→ **Set of tasks**:
- 1) In the visceral fat abstract, condense the paragraph beginning "IRB approved retrospective review" into a short bulleted list that keeps its main facts.
- 2) Decide whether each statement agrees with the visceral fat abstract. Answer yes or no, and quote the words of the abstract that settle it.
(a) Fat areas were measured on CT at the mid L3 level.
(b) The review covered surgeries performed from 2015 to 2018.
(c) Body mass index accounts for muscle mass.
- 3) According to the visceral fat abstract, which statistical test was used to compare VAT and SAT between the different pathology stages?

3440. CT Measurements of Visceral Fat for Complications of Robotic-Assisted Partial Nephrectomy and Renal Cell Carcinoma Tumor Stage
Authors * Denotes Presenting Author
  1. Neda Qosja *; Mayo Clinic - Jacksonville
  2. Lauren Alexander; Mayo Clinic - Jacksonville
  3. Laura Geldmaker; Mayo Clinic Alix School of Medicine
  4. Tiffani Frierson; Mayo Clinic - Jacksonville; University of Florida
  5. Daniela Haehn; Mayo Clinic - Jacksonville
  6. David Thiel; Mayo Clinic - Jacksonville
Obesity rates have gradually increased throughout the years and correlate with cancer development, including renal cell carcinoma (RCC). Body mass index (BMI) fails to account for variables such as muscle mass or bone structure and measuring body fat on computed tomography (CT) likely provides a more precise assessment of body composition. Prior studies have found associations between adiposity measurements and surgical complications, including partial nephrectomy and have found that visceral adipose tissue (VAT) and VAT area percentage (i.e., VAT/ (VAT + subcutaneous adipose tissue [SAT]) x 100) correlate with clear cell RCC Fuhrman nuclear grade and tumor (T) stage. Our study's purpose was to evaluate if sex-specific measurements of VAT and SAT area on CT correlate with T stage and surgical outcomes in patients with renal masses treated with robotic-assisted partial nephrectomy (RAPN).

Materials and Methods:
IRB approved retrospective review of patients who underwent robotic-assisted laparoscopic partial nephrectomy for a renal mass (2019 - 2021) and had an abdominal or abdominopelvic CT before surgery. VAT and SAT area were measured on CT at the mid L3 level using the Aquarius iNtuition automated tool, with manual correction when necessary. Patient demographics and surgical metrics were collected from the electronic medical record. The Wilcoxon-rank sum test was used to compare the VAT and SAT between the different pathology stages. Surgical metrics and preoperative characteristics were analyzed through a single variable linear and logistic regression model to correlate post-operative outcomes between the sex-specific abdominal fat measurement.

(Excerpts from a dataset)
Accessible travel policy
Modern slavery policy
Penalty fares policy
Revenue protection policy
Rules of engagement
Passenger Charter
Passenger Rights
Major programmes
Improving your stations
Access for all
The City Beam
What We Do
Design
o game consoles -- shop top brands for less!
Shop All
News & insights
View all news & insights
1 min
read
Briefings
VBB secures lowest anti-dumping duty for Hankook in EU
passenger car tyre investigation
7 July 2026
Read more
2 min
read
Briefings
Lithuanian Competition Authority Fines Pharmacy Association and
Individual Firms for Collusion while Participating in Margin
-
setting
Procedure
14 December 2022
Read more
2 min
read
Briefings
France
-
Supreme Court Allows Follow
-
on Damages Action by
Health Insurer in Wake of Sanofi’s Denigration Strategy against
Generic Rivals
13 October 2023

==

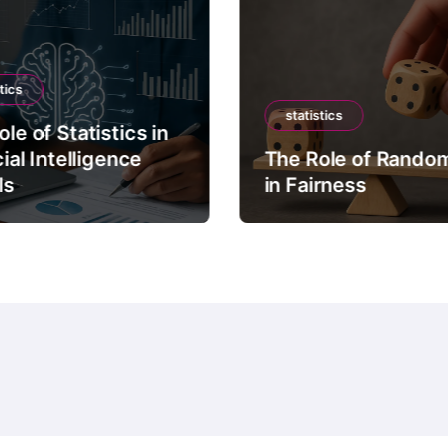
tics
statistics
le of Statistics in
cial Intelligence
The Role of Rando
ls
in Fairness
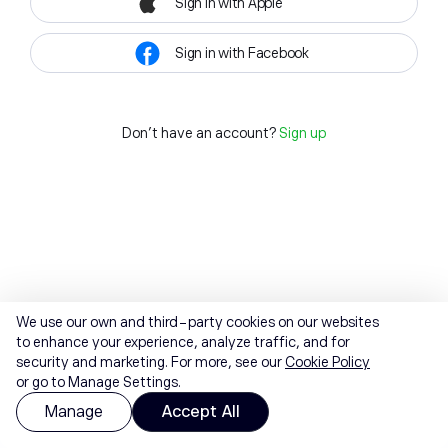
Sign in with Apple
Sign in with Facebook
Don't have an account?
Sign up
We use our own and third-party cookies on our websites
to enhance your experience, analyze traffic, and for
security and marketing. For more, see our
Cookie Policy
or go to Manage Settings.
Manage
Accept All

==

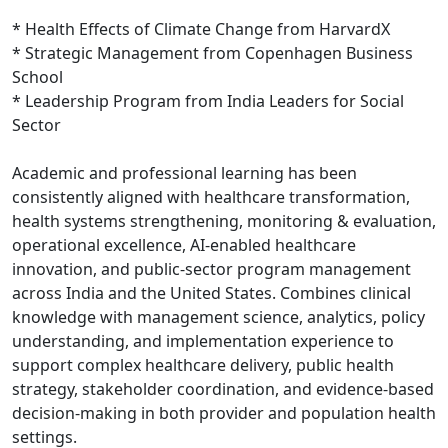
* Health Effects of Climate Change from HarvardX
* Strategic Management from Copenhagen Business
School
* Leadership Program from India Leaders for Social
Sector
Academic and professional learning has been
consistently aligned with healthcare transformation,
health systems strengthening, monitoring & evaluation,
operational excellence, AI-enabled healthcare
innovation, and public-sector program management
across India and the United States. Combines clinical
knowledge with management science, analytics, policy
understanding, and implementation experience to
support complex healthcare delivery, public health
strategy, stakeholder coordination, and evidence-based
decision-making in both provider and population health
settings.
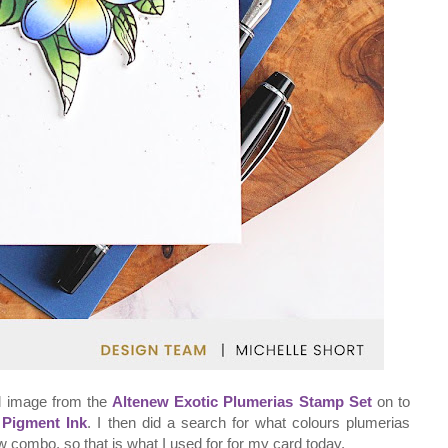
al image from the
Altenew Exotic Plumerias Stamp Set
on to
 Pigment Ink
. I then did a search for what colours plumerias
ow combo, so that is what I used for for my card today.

→ **Solutions by task**:
- 1)
- Design: IRB-approved retrospective review of patients who had robotic-assisted laparoscopic partial nephrectomy for a renal mass (2019–2021) and an abdominal or abdominopelvic CT before surgery.
- Measurement: VAT and SAT area measured on CT at the mid L3 level with the Aquarius iNtuition automated tool, with manual correction when necessary.
- Data sources: patient demographics and surgical metrics taken from the electronic medical record.
- Analysis: the Wilcoxon rank-sum test compared VAT and SAT between pathology stages. Single-variable linear and logistic regression related surgical metrics and preoperative characteristics to postoperative outcomes by sex-specific abdominal fat measurement.

- 2)
(a) Yes: "VAT and SAT area were measured on CT at the mid L3 level"
(b) No: "(2019 - 2021)"
(c) No: "Body mass index (BMI) fails to account for variables such as muscle mass or bone structure"

- 3) The Wilcoxon rank-sum test.